According to Nirvana's official web site, the album will be released in a 4-CD/1-DVD Deluxe edition- containing "unreleased recordings, rarities, b-sides, BBC radio appearances, alternative mixes, rare live recordings and an unreleased concert in its entirety on DVD."  The official Nirvana website has also hinted that there will be other 20th anniversary events and releases throughout the remainder of the year.
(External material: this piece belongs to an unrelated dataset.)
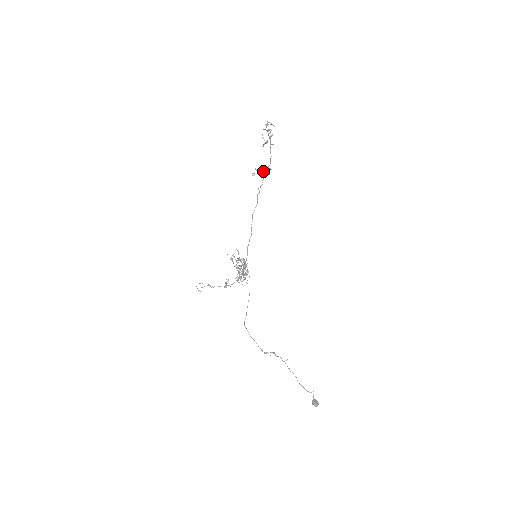
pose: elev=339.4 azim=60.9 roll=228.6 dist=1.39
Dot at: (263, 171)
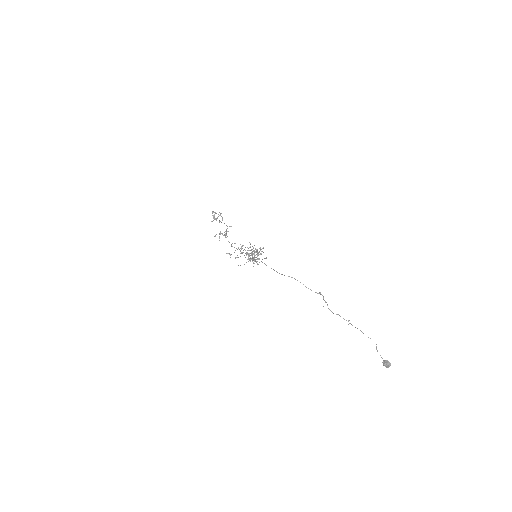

Ironically, the original album's breakout single, "Smells Like Teen Spirit" was only intended to generate interest, and the follow up single "Come As You Are" was expected to have the potential to be a hit by the record company. However, like most things surrounding Nirvana, things did not go as expected- "Smells Like Teen Spirit" took off like wildfire fueled by the constant airplay of the song's video on MTV. Kurt Cobain claims to have written the song as an attempt to write a something that sounded like the Pixies. It's hard to ascribe any real meaning to the lyrics, considering that Kurt Cobain admits to writing them literally minutes before recording the vocal tracks - then has gone on to make vague statements about how the song describes his thoughts and feelings about his generation, or about how the song is about the idea of a teenage revolution. Ultimately, I think that the idea of the song lyrics skirting the line between being a meaningful statement, and being basically meaningless is the key to it's appeal.